= Wybrany tekst =
+ + +
„Rolą chrześcijan w Ziemi Świętej – a szczególnie w Betlejem, jest nieść przesłanie nadziei i pokoju. Tę nadzieję musimy mieć w sercu cały czas. Modlitwa o pokój właściwie w naszym domu nie ustaje” – mówi o sytuacji w Betlejem w rozmowie z Opoką s. Szczepana Hrehorowicz, przełożona Domu Pokoju, sierocińca dla palestyńskich dzieci w Betlejem, prowadzonego przez Zgromadzenie Sióstr św. Elżbiety.
W Betlejem od 2012 r. Polki ze Zgromadzenia Sióstr św. Elżbiety prowadzą Dom Pokoju – sierociniec dla palestyńskich dzieci, przyjmują pielgrzymów, prowadzą działalność charytatywną. W rozmowie z Opoką siostra Szczepana Elżbieta Hrehorowicz opisuje, jak wygląda sytuacja w Betlejem i Domu Pokoju w ostatnich dniach, po ataku Hamasu na Izrael.
+ + +
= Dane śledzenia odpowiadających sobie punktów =
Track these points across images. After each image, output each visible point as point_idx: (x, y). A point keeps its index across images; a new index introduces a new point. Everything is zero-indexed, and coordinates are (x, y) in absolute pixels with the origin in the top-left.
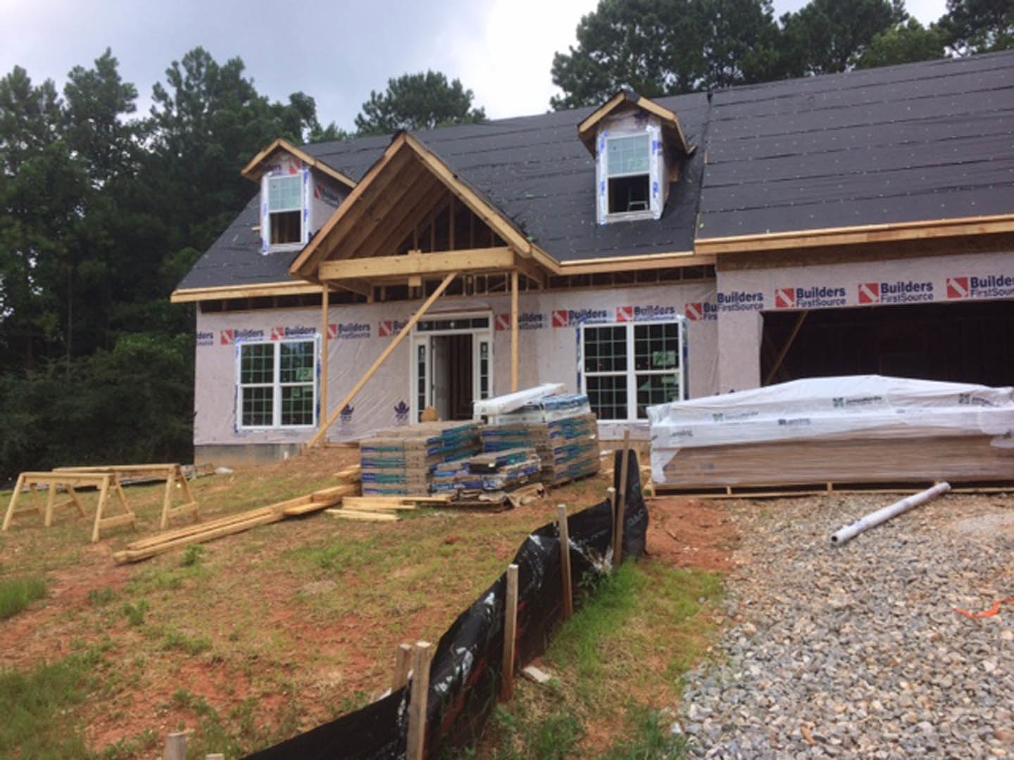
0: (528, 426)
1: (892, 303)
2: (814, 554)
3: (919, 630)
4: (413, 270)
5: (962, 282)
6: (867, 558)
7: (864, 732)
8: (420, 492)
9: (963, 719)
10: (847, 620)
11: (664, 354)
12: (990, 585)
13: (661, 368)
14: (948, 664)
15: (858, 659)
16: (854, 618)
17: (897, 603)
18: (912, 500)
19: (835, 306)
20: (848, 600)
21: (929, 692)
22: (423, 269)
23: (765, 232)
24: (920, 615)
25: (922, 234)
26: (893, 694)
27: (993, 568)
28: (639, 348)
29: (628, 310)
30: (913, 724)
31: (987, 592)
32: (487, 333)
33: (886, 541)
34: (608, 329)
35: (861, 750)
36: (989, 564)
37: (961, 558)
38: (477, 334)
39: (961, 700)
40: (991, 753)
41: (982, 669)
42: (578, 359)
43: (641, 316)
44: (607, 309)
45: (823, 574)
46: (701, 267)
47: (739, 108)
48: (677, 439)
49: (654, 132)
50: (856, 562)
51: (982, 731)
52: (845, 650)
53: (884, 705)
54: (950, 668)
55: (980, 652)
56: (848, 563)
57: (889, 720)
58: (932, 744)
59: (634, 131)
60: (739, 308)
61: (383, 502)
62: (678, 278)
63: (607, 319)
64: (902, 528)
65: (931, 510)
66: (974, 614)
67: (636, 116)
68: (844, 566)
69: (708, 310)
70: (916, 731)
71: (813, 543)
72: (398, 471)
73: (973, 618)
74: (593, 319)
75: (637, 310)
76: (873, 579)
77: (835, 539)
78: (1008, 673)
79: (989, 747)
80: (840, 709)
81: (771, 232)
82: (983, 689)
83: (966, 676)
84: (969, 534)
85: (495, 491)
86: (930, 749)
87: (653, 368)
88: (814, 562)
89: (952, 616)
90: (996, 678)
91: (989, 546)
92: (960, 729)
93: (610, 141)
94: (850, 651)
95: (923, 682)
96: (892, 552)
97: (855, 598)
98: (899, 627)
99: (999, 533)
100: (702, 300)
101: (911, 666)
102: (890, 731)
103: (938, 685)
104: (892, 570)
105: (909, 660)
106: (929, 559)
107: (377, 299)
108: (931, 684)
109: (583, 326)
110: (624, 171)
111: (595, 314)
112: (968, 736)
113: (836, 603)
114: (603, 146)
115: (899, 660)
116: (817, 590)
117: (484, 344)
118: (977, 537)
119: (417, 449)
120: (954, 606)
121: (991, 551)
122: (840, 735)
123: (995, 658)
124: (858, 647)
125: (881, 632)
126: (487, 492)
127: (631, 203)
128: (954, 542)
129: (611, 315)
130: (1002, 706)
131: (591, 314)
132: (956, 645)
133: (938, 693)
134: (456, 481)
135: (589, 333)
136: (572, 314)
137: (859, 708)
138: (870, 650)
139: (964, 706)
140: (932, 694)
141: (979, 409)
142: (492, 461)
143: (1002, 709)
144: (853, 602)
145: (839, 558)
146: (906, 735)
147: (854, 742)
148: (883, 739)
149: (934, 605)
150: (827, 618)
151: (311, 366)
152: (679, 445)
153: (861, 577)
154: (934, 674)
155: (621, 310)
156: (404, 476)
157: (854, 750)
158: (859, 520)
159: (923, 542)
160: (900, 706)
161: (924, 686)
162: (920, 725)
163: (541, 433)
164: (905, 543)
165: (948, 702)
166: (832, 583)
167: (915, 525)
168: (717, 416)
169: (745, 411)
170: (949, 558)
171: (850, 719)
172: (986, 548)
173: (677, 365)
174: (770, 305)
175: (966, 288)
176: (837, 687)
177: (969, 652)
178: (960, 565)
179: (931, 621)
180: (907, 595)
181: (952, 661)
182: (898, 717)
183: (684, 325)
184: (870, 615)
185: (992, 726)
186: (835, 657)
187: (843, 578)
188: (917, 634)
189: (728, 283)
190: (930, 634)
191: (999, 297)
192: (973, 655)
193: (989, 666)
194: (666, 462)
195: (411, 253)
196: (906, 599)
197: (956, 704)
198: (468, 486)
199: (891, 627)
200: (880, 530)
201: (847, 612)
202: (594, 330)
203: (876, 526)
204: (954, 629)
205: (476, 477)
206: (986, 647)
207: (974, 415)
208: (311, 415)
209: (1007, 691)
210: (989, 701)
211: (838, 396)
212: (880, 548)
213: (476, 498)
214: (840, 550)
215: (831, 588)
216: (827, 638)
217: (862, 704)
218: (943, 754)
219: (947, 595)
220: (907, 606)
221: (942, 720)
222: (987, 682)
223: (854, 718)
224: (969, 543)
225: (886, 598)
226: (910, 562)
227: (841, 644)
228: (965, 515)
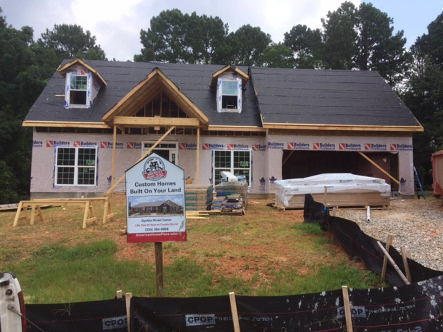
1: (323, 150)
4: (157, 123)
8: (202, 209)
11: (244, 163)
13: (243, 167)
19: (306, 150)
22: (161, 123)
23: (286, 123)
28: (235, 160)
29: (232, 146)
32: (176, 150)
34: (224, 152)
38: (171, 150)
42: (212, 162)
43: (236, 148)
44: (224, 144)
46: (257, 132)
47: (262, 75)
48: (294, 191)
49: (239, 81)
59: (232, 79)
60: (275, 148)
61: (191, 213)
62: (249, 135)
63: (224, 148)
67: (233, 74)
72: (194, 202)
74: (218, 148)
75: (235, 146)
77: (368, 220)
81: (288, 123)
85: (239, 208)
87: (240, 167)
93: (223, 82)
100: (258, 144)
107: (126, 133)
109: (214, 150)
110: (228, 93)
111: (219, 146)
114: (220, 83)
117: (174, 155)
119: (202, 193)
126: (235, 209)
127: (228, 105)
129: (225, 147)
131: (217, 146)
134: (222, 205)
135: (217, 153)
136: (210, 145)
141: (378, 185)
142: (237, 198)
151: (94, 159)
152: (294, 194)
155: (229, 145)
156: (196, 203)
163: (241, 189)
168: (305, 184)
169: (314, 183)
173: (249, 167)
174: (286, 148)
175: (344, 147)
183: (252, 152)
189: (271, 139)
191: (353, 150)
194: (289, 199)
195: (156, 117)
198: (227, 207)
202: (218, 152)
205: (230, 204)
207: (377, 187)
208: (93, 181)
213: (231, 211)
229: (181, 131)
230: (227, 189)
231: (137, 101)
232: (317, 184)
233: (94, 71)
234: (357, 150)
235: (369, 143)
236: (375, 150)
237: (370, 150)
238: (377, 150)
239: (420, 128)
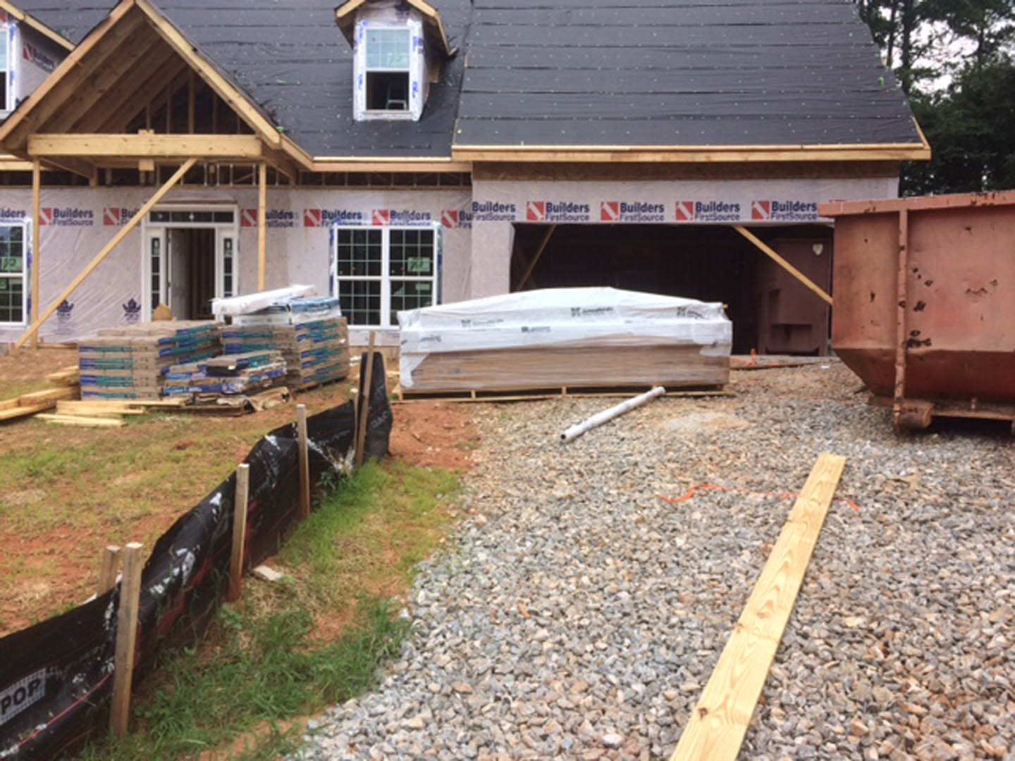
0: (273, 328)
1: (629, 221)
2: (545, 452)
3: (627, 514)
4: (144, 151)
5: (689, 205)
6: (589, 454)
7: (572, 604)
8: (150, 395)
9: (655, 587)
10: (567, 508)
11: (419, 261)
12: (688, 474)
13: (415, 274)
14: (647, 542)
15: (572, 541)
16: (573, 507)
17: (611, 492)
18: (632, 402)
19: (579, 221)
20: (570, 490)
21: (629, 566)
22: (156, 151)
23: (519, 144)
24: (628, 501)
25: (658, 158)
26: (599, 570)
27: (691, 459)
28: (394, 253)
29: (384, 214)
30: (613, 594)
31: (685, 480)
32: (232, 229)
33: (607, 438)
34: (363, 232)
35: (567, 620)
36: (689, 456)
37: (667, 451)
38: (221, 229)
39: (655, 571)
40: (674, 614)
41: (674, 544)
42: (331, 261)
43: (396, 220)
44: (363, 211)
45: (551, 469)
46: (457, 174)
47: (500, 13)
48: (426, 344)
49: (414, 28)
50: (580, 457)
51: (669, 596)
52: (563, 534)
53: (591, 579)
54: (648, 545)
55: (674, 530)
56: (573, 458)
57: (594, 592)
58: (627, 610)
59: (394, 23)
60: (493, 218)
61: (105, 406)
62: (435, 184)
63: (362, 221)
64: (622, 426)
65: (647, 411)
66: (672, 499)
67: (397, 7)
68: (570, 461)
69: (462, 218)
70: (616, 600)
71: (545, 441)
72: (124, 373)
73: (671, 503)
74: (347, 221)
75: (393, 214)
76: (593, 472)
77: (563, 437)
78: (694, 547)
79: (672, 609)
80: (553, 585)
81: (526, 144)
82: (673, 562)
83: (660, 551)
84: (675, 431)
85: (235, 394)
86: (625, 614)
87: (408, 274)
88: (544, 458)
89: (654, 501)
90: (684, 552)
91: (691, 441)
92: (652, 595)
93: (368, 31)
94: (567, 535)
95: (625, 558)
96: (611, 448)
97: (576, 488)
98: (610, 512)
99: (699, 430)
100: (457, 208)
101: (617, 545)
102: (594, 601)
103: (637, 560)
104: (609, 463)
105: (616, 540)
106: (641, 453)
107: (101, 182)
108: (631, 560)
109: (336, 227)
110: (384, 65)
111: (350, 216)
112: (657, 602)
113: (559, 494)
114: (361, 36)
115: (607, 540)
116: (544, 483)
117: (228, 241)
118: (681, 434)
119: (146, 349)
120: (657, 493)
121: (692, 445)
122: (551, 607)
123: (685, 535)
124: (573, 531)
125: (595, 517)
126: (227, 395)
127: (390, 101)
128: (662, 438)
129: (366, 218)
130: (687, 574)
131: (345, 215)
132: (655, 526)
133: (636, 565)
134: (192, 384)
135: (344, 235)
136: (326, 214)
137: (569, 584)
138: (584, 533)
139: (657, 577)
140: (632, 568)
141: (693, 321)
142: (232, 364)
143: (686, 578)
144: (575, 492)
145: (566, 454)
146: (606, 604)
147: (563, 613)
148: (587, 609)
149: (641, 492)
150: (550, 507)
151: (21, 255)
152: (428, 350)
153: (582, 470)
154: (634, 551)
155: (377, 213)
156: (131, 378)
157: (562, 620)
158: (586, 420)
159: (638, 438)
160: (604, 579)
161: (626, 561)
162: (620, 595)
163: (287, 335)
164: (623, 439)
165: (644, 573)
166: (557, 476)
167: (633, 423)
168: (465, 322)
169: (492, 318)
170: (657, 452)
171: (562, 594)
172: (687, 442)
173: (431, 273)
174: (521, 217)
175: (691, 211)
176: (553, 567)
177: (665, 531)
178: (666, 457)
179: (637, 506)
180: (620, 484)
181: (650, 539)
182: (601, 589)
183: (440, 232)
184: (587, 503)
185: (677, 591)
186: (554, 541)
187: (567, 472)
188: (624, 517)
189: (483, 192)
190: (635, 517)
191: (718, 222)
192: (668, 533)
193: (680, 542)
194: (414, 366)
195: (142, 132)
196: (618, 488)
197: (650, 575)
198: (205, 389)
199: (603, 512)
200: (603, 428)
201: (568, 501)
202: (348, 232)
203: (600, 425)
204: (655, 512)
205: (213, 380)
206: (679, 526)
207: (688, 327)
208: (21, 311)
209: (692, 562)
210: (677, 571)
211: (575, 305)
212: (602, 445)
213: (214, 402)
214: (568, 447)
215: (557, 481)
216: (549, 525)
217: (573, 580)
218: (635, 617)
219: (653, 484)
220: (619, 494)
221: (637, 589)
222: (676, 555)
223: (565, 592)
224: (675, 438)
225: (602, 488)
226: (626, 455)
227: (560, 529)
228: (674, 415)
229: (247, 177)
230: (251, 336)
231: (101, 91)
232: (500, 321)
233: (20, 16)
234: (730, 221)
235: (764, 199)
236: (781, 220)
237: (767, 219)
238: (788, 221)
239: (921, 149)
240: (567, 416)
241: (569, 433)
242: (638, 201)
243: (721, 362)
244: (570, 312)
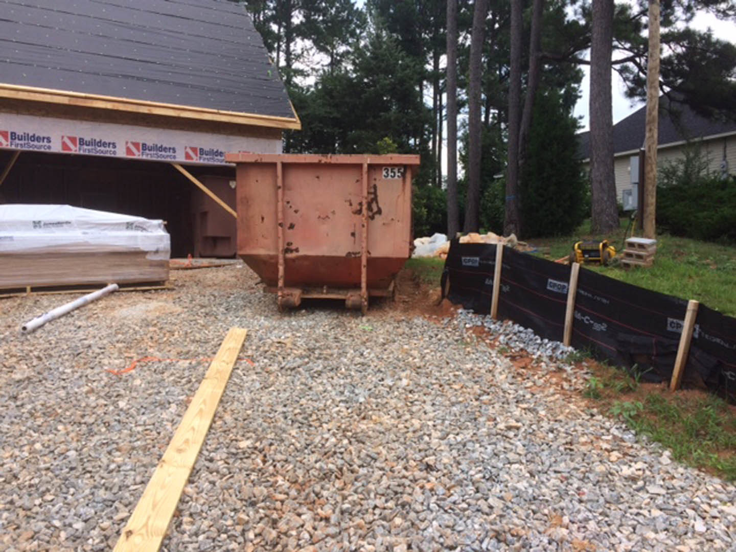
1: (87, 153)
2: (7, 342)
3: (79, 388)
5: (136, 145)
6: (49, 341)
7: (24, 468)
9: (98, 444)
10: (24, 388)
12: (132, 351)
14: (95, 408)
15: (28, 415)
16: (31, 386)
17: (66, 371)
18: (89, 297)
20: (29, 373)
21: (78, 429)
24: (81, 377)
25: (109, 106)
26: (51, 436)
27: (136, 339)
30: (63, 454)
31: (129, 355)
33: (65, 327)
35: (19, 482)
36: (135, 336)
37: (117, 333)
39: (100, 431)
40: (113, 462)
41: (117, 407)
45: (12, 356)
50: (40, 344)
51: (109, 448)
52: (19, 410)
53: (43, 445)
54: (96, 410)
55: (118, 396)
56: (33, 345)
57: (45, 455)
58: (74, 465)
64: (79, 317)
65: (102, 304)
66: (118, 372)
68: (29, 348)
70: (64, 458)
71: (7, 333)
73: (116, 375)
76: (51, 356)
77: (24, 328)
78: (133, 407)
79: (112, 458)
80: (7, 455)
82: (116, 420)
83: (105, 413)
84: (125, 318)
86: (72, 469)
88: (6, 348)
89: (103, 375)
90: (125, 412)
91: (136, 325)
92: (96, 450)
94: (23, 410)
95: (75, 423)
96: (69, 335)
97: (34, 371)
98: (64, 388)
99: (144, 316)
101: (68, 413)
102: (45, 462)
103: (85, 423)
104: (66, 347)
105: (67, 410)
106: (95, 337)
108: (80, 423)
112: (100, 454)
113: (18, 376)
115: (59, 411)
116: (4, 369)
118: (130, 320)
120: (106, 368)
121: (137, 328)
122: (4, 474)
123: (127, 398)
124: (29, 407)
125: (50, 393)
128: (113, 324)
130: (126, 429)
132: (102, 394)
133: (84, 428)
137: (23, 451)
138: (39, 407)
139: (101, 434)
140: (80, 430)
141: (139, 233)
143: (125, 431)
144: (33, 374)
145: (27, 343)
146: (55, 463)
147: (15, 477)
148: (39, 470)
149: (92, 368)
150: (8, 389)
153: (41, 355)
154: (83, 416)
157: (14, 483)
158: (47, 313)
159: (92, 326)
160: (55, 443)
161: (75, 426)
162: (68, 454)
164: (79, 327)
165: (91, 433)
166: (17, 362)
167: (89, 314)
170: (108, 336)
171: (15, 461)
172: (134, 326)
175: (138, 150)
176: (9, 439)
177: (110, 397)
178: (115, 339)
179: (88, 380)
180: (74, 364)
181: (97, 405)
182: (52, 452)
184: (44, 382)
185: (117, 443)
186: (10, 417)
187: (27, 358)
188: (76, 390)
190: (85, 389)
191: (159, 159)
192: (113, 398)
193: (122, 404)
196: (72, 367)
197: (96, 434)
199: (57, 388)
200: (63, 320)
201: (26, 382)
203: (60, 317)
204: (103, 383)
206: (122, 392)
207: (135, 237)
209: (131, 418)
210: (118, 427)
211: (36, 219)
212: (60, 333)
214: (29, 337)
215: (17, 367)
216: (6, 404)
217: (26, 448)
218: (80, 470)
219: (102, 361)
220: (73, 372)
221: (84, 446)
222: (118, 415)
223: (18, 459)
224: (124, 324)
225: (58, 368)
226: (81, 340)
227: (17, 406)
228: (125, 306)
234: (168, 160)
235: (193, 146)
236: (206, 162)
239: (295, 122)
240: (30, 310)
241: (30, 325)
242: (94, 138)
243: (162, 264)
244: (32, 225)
+ + +
= Zadanie do wykonania =
Czy możesz przepisać w całości tekst o Domu Pokoju w Betlejem, nie zmieniając w nim ani słowa?

= Odpowiedź na zadanie =
„Rolą chrześcijan w Ziemi Świętej – a szczególnie w Betlejem, jest nieść przesłanie nadziei i pokoju. Tę nadzieję musimy mieć w sercu cały czas. Modlitwa o pokój właściwie w naszym domu nie ustaje” – mówi o sytuacji w Betlejem w rozmowie z Opoką s. Szczepana Hrehorowicz, przełożona Domu Pokoju, sierocińca dla palestyńskich dzieci w Betlejem, prowadzonego przez Zgromadzenie Sióstr św. Elżbiety.
W Betlejem od 2012 r. Polki ze Zgromadzenia Sióstr św. Elżbiety prowadzą Dom Pokoju – sierociniec dla palestyńskich dzieci, przyjmują pielgrzymów, prowadzą działalność charytatywną. W rozmowie z Opoką siostra Szczepana Elżbieta Hrehorowicz opisuje, jak wygląda sytuacja w Betlejem i Domu Pokoju w ostatnich dniach, po ataku Hamasu na Izrael.